Despite this sobering statement, students are not in a hurry to return to pre-coronavirus levels of economic activity. When I asked how he felt about the push to return to normalcy, John Cho ’22 said that he agrees with the federal government’s guidelines, which recommend that states record a two-week decline in coronavirus cases before they open up. He also observed that some states are eschewing those guidelines.

“I don't really think we’ve been hitting that [two-week decline] in any of the states,” Cho said, “especially not in states like Texas and Florida.” He fears that a state that opens prematurely might suffer a second wave of infections.

Faven Woldetatyos ’21 largely agreed. She lives right outside Denver, Colo., which has been a site of heated protests. Despite Colorado Governor Jared Polis (D) announcing a transition from “stay-at-home” to “safer-at-home,” she is adamant that her own stay-at-home period will last until June.

“I don’t really have any incentive to go outside. First of all, it’s not safe. Second, I know people that have the coronavirus and are still recovering from it. And third, more time is necessary in order to truly flatten curves. I think the risk is still there.”

“I don’t really have any incentive to go outside,” Woldetatyos said. “First of all, it’s not safe. Second, I know people that have the coronavirus and are still recovering from it. And third, more time is necessary in order to truly flatten curves. I think the risk is still there.”

India Nelson ’20 added that she worries about the moral implications of the protests to re-open the economy. She believes that while people have the liberty to protest and put themselves in harm’s way, they should not have the right to cause harm to more vulnerable individuals, who may not have that same choice. This brings up the question of who should be able to make what kinds of decisions.

“Certain people who aren’t involved in the decision-making process may bear the brunt of a decision that opens up the economy,” Nelson said.

When asked about whether we will see a “new normal” when the economy reopens, Cho and Woldetatyos both predicted that the level of human contact in society will significantly decrease.

“I’ve been hearing rumors go around that hand shaking is going to be abolished, which I certainly don’t mind,” Woldetatyos said.

Even though so much remains uncertain, students are making plans for the future.
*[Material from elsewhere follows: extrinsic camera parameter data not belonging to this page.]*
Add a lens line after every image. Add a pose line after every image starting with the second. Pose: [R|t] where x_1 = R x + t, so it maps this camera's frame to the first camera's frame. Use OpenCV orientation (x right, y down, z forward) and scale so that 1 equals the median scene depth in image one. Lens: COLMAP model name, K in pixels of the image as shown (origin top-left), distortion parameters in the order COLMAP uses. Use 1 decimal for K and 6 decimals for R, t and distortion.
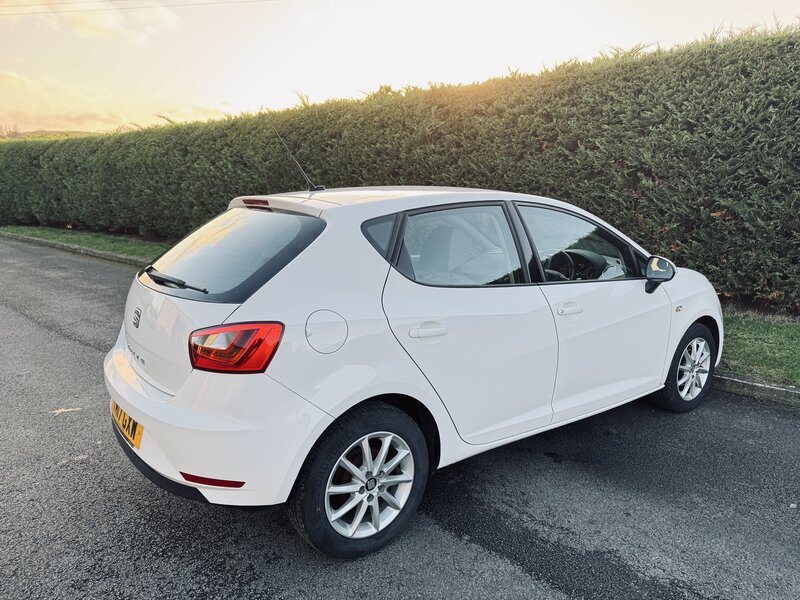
lens RADIAL K [[565.8, 0, 405.8], [0, 565.8, 296.9], [0, 0, 1]] dist [0.079727, -0.100932]
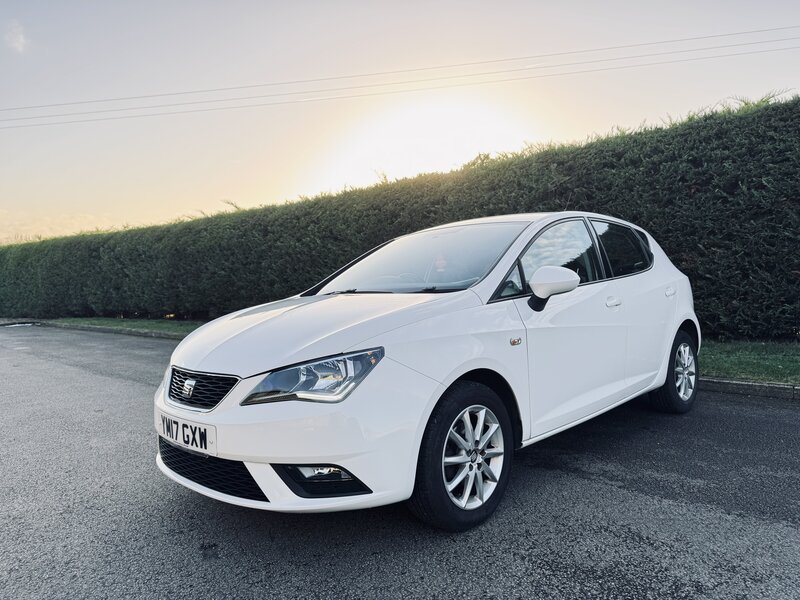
lens RADIAL K [[565.8, 0, 394.7], [0, 565.8, 313.6], [0, 0, 1]] dist [0.079727, -0.100932]
pose [[0.999583, -0.025025, -0.014419, -0.263138], [0.022642, 0.988924, -0.146686, 0.073787], [0.017930, 0.146298, 0.989078, 0.064347]]
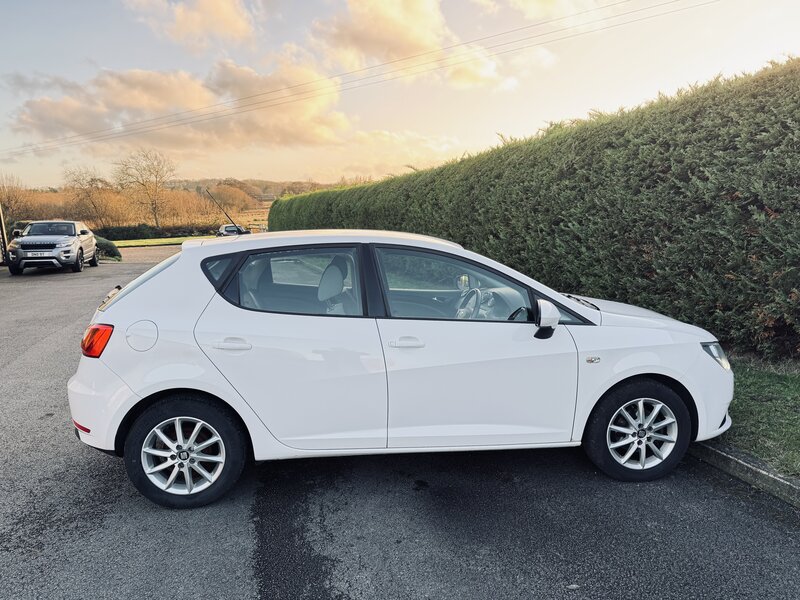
lens RADIAL K [[565.8, 0, 400.1], [0, 565.8, 298.7], [0, 0, 1]] dist [0.079727, -0.100932]
pose [[0.855179, 0.053427, -0.515571, 0.376803], [-0.081795, 0.996121, -0.032448, -0.012247], [0.511838, 0.069920, 0.856232, 0.031858]]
Cho, who recently lost the chance to experience a traditional sophomore summer, is looking forward to getting back to Hanover. 
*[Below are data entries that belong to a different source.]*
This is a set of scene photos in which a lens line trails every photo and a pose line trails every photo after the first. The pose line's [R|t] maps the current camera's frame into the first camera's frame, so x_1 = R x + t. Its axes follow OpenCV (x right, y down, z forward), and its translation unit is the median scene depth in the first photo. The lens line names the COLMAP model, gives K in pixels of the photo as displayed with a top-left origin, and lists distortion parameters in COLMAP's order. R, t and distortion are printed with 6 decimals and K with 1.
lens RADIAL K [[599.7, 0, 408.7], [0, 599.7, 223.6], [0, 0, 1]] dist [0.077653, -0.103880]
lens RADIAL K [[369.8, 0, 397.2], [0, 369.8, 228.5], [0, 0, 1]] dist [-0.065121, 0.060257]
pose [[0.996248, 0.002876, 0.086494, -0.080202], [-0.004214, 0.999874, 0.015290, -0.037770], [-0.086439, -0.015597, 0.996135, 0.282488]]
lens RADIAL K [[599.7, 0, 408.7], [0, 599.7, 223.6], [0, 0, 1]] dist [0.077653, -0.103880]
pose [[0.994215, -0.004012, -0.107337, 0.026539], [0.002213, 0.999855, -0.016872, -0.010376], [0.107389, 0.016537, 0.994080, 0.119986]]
“Certain people who aren’t involved in the decision-making process may bear the brunt of a decision that opens up the economy.”

“Honestly, I would love some Tuk Tuk right now,” Cho said when I asked him what he wants to do when the economy re-opens.
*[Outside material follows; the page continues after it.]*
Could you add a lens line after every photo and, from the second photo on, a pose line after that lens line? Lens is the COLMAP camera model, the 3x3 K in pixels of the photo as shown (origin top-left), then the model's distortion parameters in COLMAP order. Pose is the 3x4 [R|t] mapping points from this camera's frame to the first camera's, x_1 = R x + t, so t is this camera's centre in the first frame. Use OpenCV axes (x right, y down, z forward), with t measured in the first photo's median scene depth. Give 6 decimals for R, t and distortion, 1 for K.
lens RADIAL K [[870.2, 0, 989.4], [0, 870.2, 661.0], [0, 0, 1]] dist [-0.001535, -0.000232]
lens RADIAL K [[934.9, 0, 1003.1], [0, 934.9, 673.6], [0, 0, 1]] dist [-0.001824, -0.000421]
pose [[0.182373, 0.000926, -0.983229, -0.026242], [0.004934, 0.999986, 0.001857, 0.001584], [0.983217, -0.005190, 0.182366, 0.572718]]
His response begs the question of whether Tuk Tuk Thai Cuisine and other Main Street restaurants will still be there when we return to campus. I would like to think so. There might be partitions between diners, the plates and utensils might all be disposable and it might be a year from now, but I think we will still be able to enjoy a good meal in town.

I also don’t think that the “new normal” will be especially dystopian. So far, social distancing and stay-at-home orders haven’t changed my life drastically. Today, I stare at my laptop screen, I order off Amazon and I avoid people on sidewalks just like I did in 2019. But of course, many Dartmouth students are anticipating a time when they will be able to hang out with their friends, meet their professors in person and even congregate on the Green. 

So what should we do in the meantime?

“Keep your fingers crossed, and get good at Zoom interviews,” is Anderson’s advice.

I couldn’t have said it better myself.